01 - Exploratory Data Analysis

We start by joining the main training table (train.csv) with store metadata (stores.csv) and additional features (features.csv). The target is Weekly_Sales at the Store × Department × Week level, and the dataset includes a holiday flag (IsHoliday) and store attributes such as Type (A/B/C) and Size. To understand the global behavior, we aggregate Weekly_Sales across all stores and departments by week. Sales are fairly stable week-to-week, but there are sharp spikes at specific dates. Those spikes align with holiday weeks, confirming that holidays create large non-linear jumps in demand and justify using a holiday-weighted metric (WMAE) later. Next, we can look at average sales by week-of-year to see recurring patterns.

There is a clear seasonal structure throughout the year. The largest peaks occur in the final weeks (around weeks 47–52), consistent with major holiday shopping periods. This motivates feature engineering such as weekofyear, cyclical encodings (sin/cos), and lag/rolling history features which we can implement during training. Let us now examine hos store size relates to sales. Store Type A stores tend to be larger and achieve the highest average sales. Type B appears mid-sized with mid-range sales and type C clusters at smaller sizes and lower sales. This indicates store type and size are strong predictors and should be included directly in modeling. We can also compare seasonality patterns across store types using a heatmap of mean sales to confirm what we observed at the weekly level.

02 - Baseline Models

To establish a quick performance floor, we started with two simple baselines tracked in MLflow: a linear Ridge regression model and a Random Forest regressor. We first trained a Ridge model as a lightweight baseline. Since retail sales are driven by interactions (Store × Dept × seasonality × holidays), we expect the relationship to be strongly nonlinear, so Ridge is mainly useful as a sanity check.

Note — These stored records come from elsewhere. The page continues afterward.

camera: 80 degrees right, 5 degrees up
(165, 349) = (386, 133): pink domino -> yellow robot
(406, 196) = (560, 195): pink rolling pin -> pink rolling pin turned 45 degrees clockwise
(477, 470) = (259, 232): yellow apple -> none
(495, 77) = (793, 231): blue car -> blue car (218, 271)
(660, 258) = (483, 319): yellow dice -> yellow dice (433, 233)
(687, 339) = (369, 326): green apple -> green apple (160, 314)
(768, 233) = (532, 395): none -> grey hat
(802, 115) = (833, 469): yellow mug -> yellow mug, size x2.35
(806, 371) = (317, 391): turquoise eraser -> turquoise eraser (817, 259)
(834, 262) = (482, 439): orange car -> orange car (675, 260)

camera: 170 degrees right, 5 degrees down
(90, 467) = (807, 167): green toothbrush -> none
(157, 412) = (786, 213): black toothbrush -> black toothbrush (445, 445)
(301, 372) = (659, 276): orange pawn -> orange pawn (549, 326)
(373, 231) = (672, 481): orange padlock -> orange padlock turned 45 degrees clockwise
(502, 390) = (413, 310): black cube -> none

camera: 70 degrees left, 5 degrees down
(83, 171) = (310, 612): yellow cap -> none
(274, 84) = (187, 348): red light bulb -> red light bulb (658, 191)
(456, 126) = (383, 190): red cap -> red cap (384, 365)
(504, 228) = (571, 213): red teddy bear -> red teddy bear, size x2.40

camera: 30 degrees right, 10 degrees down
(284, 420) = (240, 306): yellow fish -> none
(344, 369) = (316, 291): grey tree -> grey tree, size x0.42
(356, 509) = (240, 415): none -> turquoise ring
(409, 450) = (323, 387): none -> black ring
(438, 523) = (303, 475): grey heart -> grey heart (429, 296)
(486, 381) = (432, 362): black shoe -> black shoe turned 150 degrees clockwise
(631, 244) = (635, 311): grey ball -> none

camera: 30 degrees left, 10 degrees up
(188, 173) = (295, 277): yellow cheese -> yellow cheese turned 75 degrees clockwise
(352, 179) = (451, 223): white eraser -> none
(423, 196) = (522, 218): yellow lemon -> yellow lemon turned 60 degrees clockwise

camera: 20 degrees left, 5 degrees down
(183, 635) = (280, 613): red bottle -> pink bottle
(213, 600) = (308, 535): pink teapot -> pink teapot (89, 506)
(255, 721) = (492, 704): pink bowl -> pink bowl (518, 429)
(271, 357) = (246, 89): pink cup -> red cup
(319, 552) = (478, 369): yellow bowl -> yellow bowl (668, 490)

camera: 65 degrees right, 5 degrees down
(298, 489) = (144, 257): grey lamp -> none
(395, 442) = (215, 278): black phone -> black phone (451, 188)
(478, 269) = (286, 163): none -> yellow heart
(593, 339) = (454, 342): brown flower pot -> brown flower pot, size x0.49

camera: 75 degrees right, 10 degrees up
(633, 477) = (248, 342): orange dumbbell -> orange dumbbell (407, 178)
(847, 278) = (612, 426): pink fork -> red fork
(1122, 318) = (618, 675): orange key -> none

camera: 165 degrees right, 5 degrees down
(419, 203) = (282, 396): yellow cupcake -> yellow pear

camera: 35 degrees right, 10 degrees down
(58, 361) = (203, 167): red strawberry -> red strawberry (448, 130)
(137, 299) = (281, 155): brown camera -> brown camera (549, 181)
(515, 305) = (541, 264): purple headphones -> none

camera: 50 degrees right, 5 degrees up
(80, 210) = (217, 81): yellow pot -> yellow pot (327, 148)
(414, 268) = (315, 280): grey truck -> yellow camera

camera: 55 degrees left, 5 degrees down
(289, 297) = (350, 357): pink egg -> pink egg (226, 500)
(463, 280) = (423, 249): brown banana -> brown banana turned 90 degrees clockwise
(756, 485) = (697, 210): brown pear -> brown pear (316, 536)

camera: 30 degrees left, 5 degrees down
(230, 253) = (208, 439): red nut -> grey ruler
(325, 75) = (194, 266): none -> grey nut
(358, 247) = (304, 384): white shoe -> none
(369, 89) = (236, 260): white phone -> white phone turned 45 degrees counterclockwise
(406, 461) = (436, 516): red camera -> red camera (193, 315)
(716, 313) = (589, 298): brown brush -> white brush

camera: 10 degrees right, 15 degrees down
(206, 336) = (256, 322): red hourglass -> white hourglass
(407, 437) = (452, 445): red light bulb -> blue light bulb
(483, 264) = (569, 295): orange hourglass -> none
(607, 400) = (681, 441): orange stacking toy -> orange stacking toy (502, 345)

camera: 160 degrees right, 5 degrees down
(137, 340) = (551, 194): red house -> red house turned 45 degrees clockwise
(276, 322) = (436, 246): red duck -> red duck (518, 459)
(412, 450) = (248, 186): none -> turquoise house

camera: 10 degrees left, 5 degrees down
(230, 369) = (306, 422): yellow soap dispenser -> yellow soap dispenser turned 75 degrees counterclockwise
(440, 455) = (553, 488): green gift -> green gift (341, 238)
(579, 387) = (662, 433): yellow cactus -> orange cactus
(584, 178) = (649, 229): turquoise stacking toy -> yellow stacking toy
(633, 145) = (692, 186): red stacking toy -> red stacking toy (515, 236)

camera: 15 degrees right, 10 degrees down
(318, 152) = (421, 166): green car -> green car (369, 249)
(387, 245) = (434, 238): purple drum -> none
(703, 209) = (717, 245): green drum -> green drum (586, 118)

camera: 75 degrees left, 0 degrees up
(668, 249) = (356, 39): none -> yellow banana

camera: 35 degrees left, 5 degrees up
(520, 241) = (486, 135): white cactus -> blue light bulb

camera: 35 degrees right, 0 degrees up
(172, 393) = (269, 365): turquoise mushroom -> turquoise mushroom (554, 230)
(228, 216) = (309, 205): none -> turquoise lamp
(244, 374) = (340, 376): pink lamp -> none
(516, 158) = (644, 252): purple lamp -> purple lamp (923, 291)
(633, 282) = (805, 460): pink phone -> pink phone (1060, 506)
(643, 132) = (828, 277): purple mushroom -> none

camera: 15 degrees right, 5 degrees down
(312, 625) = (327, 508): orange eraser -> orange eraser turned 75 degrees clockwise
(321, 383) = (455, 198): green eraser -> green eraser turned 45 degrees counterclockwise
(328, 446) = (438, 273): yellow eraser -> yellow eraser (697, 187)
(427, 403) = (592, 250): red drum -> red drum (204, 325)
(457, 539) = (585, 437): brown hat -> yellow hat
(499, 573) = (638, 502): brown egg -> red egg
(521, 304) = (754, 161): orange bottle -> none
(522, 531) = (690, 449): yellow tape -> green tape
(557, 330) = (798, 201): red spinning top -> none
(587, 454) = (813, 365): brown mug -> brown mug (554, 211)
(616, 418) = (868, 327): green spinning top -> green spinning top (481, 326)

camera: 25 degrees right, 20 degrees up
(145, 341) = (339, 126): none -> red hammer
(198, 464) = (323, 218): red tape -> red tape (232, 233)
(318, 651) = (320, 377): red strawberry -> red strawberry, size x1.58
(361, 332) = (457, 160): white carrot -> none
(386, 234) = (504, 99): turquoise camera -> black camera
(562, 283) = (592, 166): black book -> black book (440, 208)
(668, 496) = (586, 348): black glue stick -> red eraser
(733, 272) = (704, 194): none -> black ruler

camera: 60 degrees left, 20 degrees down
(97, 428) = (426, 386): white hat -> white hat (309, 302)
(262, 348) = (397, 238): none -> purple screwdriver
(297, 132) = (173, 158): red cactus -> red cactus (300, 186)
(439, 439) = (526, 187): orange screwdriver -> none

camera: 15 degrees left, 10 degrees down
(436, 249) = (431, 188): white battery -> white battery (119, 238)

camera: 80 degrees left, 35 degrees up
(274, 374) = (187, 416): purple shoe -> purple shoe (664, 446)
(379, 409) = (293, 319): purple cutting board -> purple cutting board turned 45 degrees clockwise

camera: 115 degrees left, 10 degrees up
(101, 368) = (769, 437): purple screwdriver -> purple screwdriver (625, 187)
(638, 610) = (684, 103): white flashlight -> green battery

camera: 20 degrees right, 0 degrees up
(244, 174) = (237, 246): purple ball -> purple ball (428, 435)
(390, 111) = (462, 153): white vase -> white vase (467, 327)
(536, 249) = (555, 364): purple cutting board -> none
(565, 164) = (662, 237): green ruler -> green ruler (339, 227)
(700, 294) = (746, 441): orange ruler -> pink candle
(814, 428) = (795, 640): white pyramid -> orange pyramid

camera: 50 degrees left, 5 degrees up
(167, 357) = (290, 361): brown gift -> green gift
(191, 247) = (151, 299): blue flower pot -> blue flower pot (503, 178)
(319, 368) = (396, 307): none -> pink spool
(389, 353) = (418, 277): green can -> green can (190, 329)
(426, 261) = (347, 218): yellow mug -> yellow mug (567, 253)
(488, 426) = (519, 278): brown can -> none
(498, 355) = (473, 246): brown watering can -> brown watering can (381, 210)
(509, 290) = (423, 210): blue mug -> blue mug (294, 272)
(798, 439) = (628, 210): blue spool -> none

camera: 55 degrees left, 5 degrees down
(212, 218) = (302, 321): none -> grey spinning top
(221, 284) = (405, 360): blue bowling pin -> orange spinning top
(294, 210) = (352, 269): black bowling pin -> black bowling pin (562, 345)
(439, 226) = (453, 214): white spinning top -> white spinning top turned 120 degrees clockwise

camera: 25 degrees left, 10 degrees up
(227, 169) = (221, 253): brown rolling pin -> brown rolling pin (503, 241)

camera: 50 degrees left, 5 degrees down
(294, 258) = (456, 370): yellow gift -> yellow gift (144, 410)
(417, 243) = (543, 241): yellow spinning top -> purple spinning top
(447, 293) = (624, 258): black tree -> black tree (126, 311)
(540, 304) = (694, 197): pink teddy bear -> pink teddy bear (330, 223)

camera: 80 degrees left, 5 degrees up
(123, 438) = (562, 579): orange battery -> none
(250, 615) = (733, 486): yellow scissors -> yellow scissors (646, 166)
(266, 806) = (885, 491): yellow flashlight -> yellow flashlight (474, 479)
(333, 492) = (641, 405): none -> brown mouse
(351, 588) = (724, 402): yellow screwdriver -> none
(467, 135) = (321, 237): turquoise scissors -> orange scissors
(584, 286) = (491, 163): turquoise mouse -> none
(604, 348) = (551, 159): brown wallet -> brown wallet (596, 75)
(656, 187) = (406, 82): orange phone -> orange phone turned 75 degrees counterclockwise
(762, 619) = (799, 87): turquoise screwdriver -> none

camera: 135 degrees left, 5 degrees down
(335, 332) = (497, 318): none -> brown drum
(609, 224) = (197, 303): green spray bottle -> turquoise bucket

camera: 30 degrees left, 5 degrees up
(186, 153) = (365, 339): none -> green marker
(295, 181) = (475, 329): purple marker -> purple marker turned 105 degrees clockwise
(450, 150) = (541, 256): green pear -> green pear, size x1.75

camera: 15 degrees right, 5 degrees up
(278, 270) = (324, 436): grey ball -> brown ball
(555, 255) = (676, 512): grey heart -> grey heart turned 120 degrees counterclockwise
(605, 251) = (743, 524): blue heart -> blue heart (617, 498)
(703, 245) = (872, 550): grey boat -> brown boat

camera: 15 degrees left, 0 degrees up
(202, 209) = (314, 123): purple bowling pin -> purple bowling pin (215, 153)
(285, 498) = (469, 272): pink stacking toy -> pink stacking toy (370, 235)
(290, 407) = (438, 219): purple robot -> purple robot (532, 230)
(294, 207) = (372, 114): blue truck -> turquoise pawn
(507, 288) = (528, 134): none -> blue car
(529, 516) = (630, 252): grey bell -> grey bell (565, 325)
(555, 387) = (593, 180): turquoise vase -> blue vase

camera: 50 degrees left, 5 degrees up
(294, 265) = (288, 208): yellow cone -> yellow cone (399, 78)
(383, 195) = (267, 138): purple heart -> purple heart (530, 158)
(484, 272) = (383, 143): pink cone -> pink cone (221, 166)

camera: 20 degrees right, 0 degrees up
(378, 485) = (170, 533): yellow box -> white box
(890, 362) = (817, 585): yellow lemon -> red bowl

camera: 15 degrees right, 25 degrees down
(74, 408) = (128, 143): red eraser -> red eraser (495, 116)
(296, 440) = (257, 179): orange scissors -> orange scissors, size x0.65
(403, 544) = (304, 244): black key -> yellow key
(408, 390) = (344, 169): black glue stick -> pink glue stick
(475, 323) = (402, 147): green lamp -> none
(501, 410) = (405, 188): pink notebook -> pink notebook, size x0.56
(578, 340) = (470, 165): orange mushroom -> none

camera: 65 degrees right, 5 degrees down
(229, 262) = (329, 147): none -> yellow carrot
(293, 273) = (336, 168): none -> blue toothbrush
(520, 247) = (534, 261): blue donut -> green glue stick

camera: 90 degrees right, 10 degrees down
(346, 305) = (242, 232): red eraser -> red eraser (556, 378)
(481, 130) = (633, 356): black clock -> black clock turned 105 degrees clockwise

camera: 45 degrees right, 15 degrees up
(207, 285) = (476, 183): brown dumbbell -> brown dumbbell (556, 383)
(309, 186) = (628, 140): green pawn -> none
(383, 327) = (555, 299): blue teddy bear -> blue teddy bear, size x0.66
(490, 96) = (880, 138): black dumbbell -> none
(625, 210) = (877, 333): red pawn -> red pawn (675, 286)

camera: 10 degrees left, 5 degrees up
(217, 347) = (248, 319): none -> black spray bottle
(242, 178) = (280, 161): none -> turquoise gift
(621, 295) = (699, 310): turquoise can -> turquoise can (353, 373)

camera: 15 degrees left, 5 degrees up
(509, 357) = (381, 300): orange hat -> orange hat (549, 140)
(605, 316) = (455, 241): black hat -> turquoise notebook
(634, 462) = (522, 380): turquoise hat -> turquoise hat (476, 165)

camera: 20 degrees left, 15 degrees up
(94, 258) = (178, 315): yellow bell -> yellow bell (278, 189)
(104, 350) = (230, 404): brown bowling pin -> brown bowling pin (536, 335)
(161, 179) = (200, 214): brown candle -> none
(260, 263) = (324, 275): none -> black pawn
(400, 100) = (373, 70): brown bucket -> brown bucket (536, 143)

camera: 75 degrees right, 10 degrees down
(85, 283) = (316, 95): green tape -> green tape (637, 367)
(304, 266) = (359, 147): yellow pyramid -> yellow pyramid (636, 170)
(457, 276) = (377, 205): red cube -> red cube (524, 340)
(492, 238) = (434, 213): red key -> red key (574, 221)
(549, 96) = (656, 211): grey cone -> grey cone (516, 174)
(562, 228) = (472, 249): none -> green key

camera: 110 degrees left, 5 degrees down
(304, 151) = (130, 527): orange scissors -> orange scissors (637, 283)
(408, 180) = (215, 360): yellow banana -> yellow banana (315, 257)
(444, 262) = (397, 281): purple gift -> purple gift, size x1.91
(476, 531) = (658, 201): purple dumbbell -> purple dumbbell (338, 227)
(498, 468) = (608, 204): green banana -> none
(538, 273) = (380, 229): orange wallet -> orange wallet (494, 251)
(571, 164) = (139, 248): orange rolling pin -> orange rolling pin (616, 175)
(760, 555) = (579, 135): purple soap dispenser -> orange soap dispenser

The Predicted vs Actual plot shows systematic underfitting (predictions compress into a narrow band). The residual plot reveals strong structure and heteroscedasticity (errors grow with the predicted value), indicating the model cannot represent the underlying patterns well.

Next, we tested a Random Forest to introduce nonlinearity and feature interactions without heavy tuning. The Predicted vs Actual scatter aligns much more closely with the diagonal, showing a significantly better fit. Residuals are more centered around zero and less structured, suggesting the model is capturing nonlinear effects that Ridge cannot. These baselines confirm that the sales signal is highly nonlinear and benefits from models that can capture interactions and regime changes (e.g., store type, department, seasonality, and holiday behavior). While Random Forest is a strong sanity-check improvement, the next logical step is to move to gradient-boosted trees (XGBoost/LightGBM), which typically outperform bagging methods on tabular problems and offer better control over bias/variance trade-offs and training dynamics.

The results below compare the two baseline models across three evaluation metrics. Error-based metrics (WMAE and RMSE) should be minimized, whereas R² should be maximized. The Random Forest model provides the best overall performance on all three metrics. Next, we will train more promising models.

Model	WMAE	RMSE	R²
ridge_linear	7843.85	11896.36	0.7019
random_forest	1855.78	3795.73	0.9697

03 - More promising models

After validating that the problem is strongly nonlinear, we moved to gradient-boosted decision trees. This family of models is typically a strong fit for Walmart-style tabular data because it can represent complex interactions such as Store × Department effects, holiday behavior, and seasonal structure without requiring heavy feature scaling or strict parametric assumptions. Once the baseline solution with XGBoost was stable, the biggest jump in quality came from feature engineering designed to inject time-series memory into a tabular pipeline. The raw identifiers (Store, Dept, Type) are informative, but the sales process is also strongly driven by what happened recently in the same Store Dept pair. Adding lag features and rolling statistics (for example, last week's sales and short rolling means) is a fundamental step of modelling as it gives the model direct access to local dynamics that would otherwise require many trees to approximate indirectly.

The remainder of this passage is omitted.